Ich nahm die Hand vom Mund und sprach lauter als nötig, damit Caspian mich verstehen konnte. »Ja, ich lass es gleich gut sein. Ich bin dann …«

Seine Hand schoss vor wie ein wütender Mungo und packte das Handy. »Ist das die reizende Cassie Wheeler? Wie geht’s dir, meine Liebe?«

Das Lächeln des Scheißkerls wirkte bedrohlich. Missbräuchlich, wenn man so etwas von einem Lächeln sagen konnte. Soweit ich wusste, hatte er schon zweimal versucht, Cassie zu ficken. Beim ersten Mal hatte ich ihm eins aufs Maul gehauen und damit einen Kampf angefangen, der zwanzig irrsinnige Sekunden gedauert hatte und nach dem wir zerschunden und voller Blut gewesen waren. Am nächsten Abend gingen wir saufen und legten am Ende die Arme umeinander. Beim zweiten Mal hatte Caspian einfach mit den Schultern gezuckt, als wollte er sagen: »Was hast du erwartet?« Dieses Mal übersprangen wir die Prügelei und gingen gleich zum versöhnenden Besäufnis über – auf Caspians Rechnung. Es war seine Art, sich hintenrum zu entschuldigen. Er hatte es wahrscheinlich noch öfter versucht, und Cassie hatte einfach nichts gesagt. Bei Männern wie Lance Caspian gab es nicht viel zu sagen. Er machte es weniger aus Lust denn aus Bosheit.

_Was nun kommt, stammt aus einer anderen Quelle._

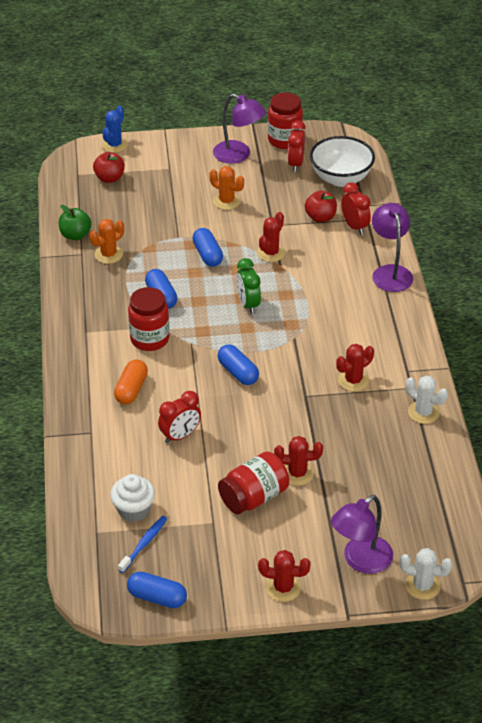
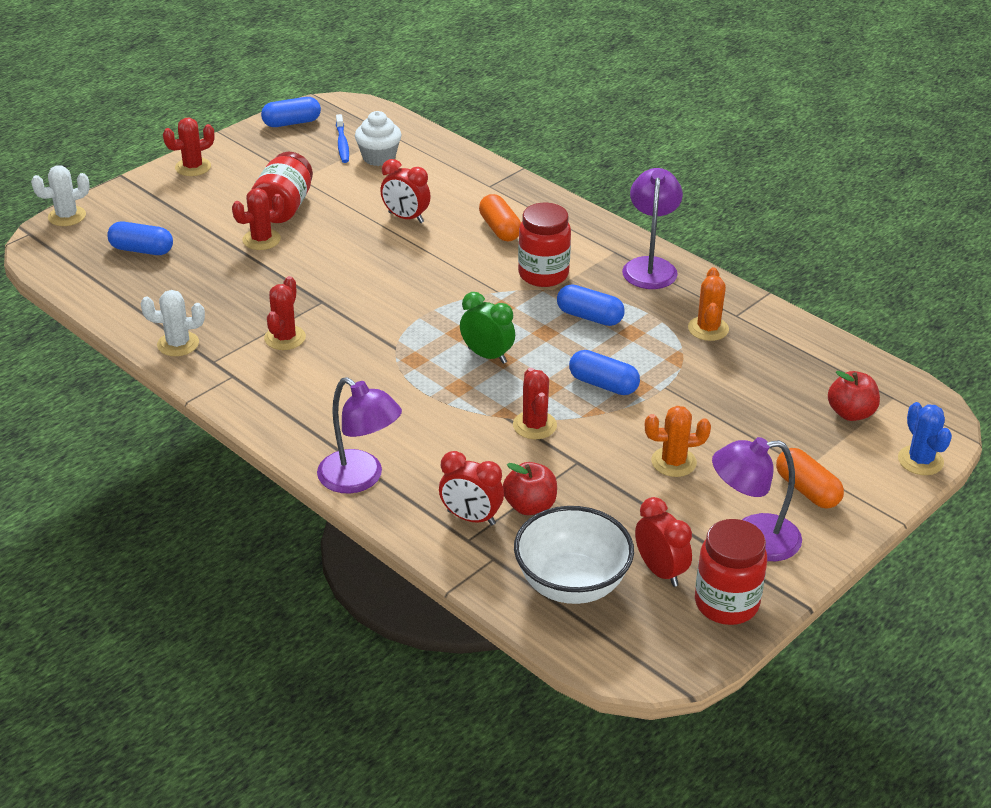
camera: 140 degrees right, 5 degrees down
green apple [59,205,92,240] -> none
red clock [158,391,201,443] -> red clock turned 75 degrees counterclockwise [380,159,431,223]
blue capsule [217,344,259,385] -> blue capsule moved to [107,222,173,255]
purple lamp [331,495,393,574] -> purple lamp moved to [622,168,683,289]
none -> orange capsule [776,448,844,508]

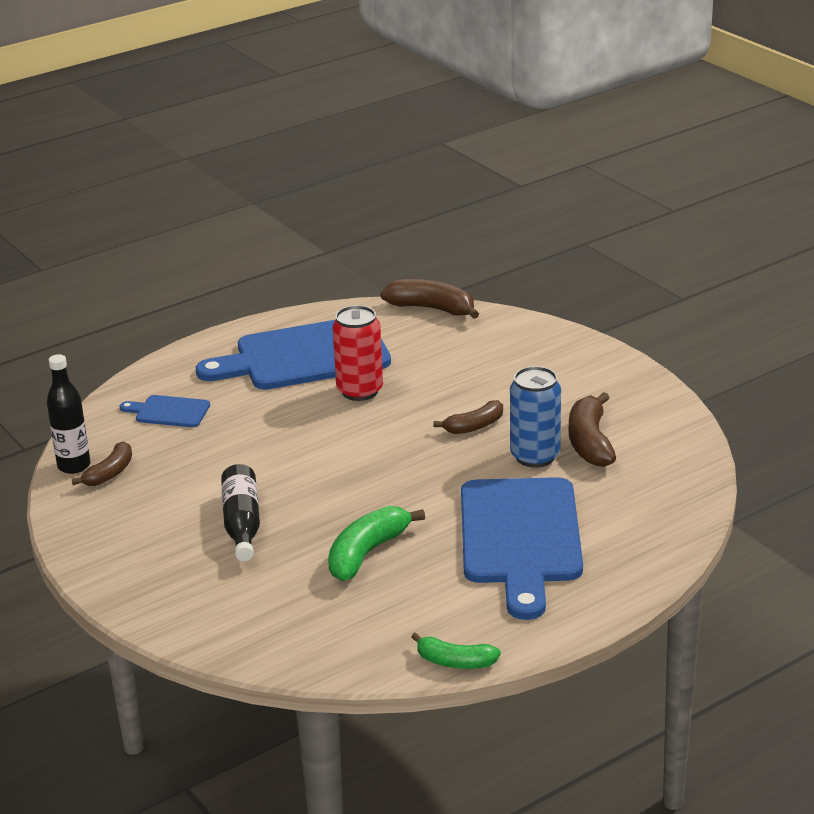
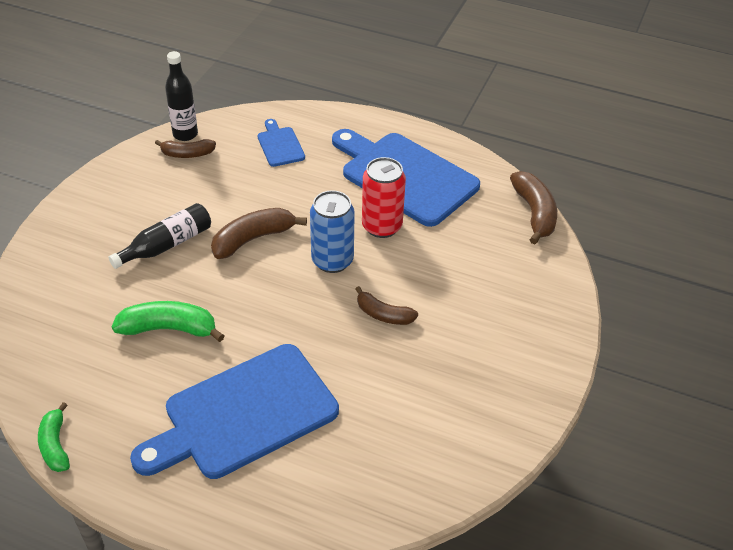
camera: 55 degrees right, 15 degrees up
blue can [510,366,561,468] -> blue can moved to [310,190,355,273]
brown banana [569,392,616,467] -> brown banana moved to [211,208,307,259]

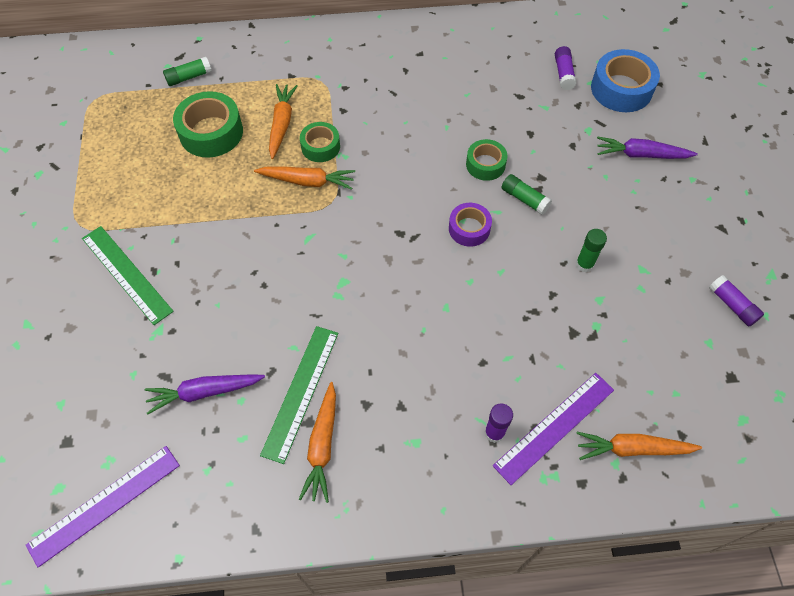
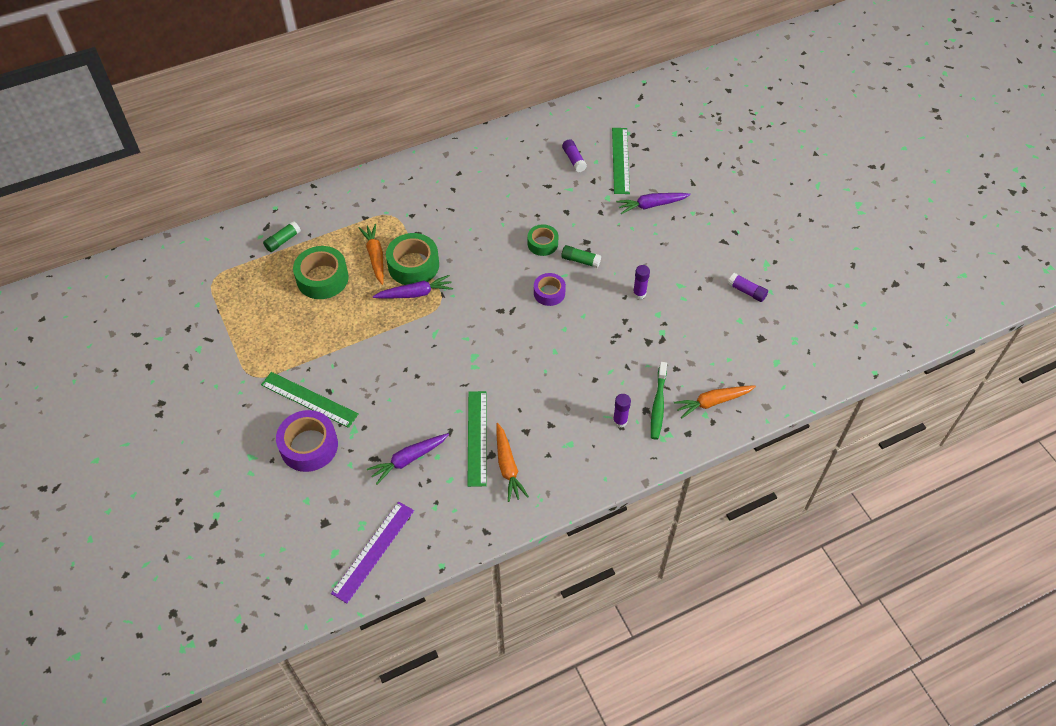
camera: 20 degrees left, 5 degrees down
orange carrot [254,166,355,190] -> purple carrot [373,275,453,299]
green tape [300,122,340,162] -> green tape [386,233,439,285], size x1.64
purple ruler [493,373,614,485] -> green toothbrush [651,362,667,440]
green glue stick [576,229,607,273] -> purple glue stick [633,265,650,299]
blue tape [591,49,660,112] -> green ruler [612,128,630,194]
none -> purple tape [276,410,338,472]

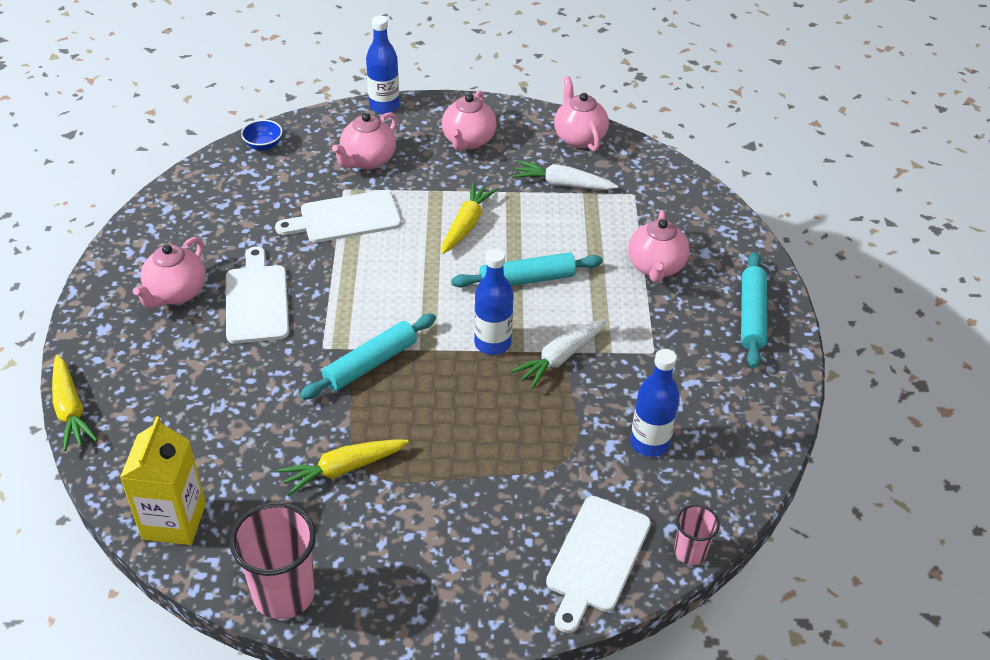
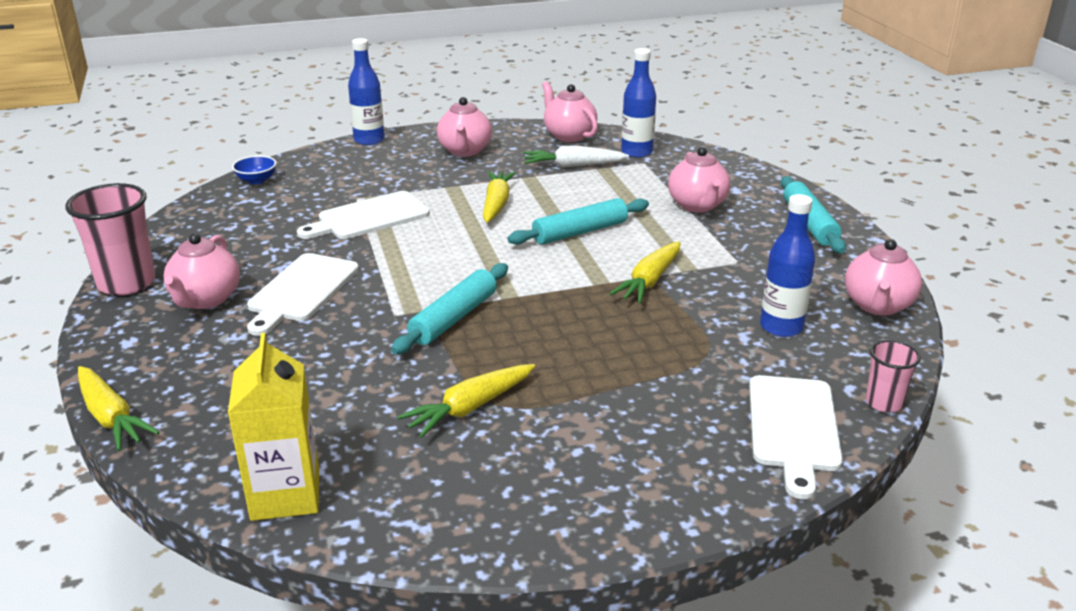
camera: 15 degrees left, 15 degrees down
white cutting board [226,246,289,344] -> white cutting board turned 135 degrees counterclockwise [247,253,359,336]
pink cup [230,502,316,619] -> pink cup moved to [65,183,156,296]
pink teapot [332,112,397,169] -> pink teapot moved to [845,239,922,315]
blue bottle [474,248,514,355] -> blue bottle moved to [621,48,656,158]
white carrot [510,319,607,389] -> yellow carrot [609,242,681,304]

Caspians Augen wurden glasig, als er dem zuhörte, was Cassie zu sagen hatte. »Hör mal, Liebes. Die Toten ruhen nicht. Das hier passiert nur einmal in zehn Jahren, und ich muss mich jetzt loseisen. Dein Junge macht sich prächtig, du musst dir keine Sorgen machen. Wir schicken ihn gesund und munter nach Hause, und ihr könnt zu eurem aufregenden, spontanen Leben der Kindererziehung zurück. Okay? Ciao.«

Er unterbrach die Verbindung und steckte das Handy in seine Gesäßtasche.

»Alter«, sagte ich.

Caspian streckte die Hand aus schüttelte den Kopf. »Nichts da. Junge, ich rette dich vor dir selbst.«

Dann kam die Kleine, die mir ihre Titten gezeigt hatte. Und mit einem angeborenen sechsten Sinn trat Caspian beiseite und ließ sie durch.